I’ve never felt so definitely at the end of my own personal narrative. If my life is a three (or 12) part series, the first part of my life is ending. Have you ever felt this way? I haven’t.
I feel like a new character is emerging.
Astrologically, I’m almost through my Saturn Return, but metaphorically I feel like there are two very distinct versions of myself separated by a river. Most of me has crossed over – I am an inhabitant of an elsewhere and I am older, wiser, more empowered. There is, however, the smaller tenacious part of me that lingers by the edge of the river, watching my newer self across the distance. I stick my toe in the water, but I cannot cross over yet.
That small part of me is attached to what is.
My core belief is that part of our ultimate journey in life is learning to love the slowest parts of ourselves. This is what it means to love unconditionally. This is what it means to surrender. When I send love to the part of myself that cannot yet cross over, I empower her to take the leap when she’s ready.

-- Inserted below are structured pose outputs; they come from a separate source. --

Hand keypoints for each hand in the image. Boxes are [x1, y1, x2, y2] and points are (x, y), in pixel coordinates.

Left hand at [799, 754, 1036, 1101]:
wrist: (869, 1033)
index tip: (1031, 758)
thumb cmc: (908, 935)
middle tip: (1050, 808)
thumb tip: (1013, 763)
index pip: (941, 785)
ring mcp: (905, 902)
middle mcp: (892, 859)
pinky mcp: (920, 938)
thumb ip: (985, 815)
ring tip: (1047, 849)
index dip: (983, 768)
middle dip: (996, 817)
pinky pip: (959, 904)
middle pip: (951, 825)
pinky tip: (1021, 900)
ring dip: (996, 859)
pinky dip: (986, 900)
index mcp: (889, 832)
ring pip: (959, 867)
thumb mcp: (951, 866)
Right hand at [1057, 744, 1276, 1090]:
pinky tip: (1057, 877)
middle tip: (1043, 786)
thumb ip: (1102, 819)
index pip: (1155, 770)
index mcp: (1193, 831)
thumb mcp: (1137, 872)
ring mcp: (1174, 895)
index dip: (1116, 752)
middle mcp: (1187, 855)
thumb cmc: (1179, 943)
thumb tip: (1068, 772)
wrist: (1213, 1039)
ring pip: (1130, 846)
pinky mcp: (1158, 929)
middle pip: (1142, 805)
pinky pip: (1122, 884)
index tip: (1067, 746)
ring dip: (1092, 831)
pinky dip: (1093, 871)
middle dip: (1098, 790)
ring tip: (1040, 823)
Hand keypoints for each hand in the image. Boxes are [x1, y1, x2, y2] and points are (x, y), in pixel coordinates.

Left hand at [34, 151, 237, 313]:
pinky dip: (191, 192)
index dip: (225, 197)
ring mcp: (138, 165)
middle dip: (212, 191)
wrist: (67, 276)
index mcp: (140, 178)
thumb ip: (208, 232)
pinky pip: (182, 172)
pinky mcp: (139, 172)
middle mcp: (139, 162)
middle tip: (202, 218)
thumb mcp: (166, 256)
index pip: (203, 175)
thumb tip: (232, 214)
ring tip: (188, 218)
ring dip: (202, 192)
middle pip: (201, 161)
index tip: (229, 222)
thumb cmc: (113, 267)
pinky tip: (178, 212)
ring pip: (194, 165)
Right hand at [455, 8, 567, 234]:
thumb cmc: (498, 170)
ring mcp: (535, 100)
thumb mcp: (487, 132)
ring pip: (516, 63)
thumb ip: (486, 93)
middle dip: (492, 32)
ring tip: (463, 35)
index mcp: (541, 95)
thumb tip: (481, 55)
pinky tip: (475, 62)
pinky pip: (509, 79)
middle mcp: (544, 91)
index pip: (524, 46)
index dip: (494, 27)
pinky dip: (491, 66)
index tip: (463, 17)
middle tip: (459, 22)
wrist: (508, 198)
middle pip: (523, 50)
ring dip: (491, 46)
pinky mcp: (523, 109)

I convince her that the other side is a safe place to reside. I let her know that what she feels is valid. Conversely, when I force, push, belittle, tug at, or deny that part of myself, she cries, she acts out, and she stays unwilling to meet her ‘better half.’ I have to honor the slowest parts because I promise: a small part of a larger self committed to sabotaging the rest, will make an entire life a living nightmare.
And both selves, the emergent and the stagnant, will suffer.
What does it mean to love the slowest parts of yourself? It means allowing yourself the space to cry or vent or whine. It means sitting with the uncomfortable feelings that come up (instead of pretending they don’t exist). It can mean sitting down and praying – praying for courage, or strength, for wisdom or peace. For me, it’s understanding that my slowest self LOVES support. It’s finding a coach or mentor who can provide loving structure and accountability so I can move forward toward my dreams.
Loving the slowest part of yourself isn’t letting yourself off the hook. It’s holding your own hand and guiding yourself forward…with love.
It is acknowledging your fears, shame, failure, or grief as ONE PART or an infinitely larger picture. It’s accepting the implied: that where there is a slowest part, there’s a part that’s moving quickly. The slowest part of yourself isn’t all you are.
It’s a practice in unconditional self-love.
It’s loving the you that hasn’t yet lost the all weight, the you that’s still in love with self-destructive partners, the you that doesn’t quite know how to achieve her goals, but is bursting with the knowledge that its time to try.
It is trusting and loving what is.
And knowing, wherever it is your going, you are strong enough to get there and trusting that you’ll do it….in perfect time.
And so it is.
How do you love the slowest part of yourself?